When a product is sold to a buyer, and the product is defective such that the buyer sustains an injury, the buyer should first consider whether a claim is brought under the purchase agreement in contract law. The Sales of Goods Act 1979 lays down standards of satisfactory quality in respect of sales made in the cause of business. The safety of a product is one factor the court can take into account in deciding whether a product is of satisfactory quality.
What if the person who is injured did not buy the product himself? In that case, probably no contractual claim will be available. A claim can be brought under the general law of negligence against a repairer, installer, manufacturer, retailer, importer and distributor. It is necessary to prove that an injury is foreseeable, and the steps which a reasonable person would take to avoid the injury occurring.

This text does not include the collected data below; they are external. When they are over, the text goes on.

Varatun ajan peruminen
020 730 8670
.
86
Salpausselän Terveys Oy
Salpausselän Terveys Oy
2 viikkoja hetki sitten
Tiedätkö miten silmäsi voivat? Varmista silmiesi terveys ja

The Consumer Protection Act 1987 states that where any damage, including injury, is caused by a defect in a product, the producer, the person who applies for his trademark and holds himself out as being the producer, and the importer into the EC are liable for the damage. A supplier is liable too if the injured requires the supplier to provide information as to the producer and/or importer and he fails to do so within a reasonable period.
A defect exists where the safety of a product is not such as persons generally are entitled to expect. The Act also provides certain statutory defences available to resist a claim.
If you have been injured from the use of a product which you believe is unsafe you should consult a solicitor who is a member of the Personal Injury Panel without delay.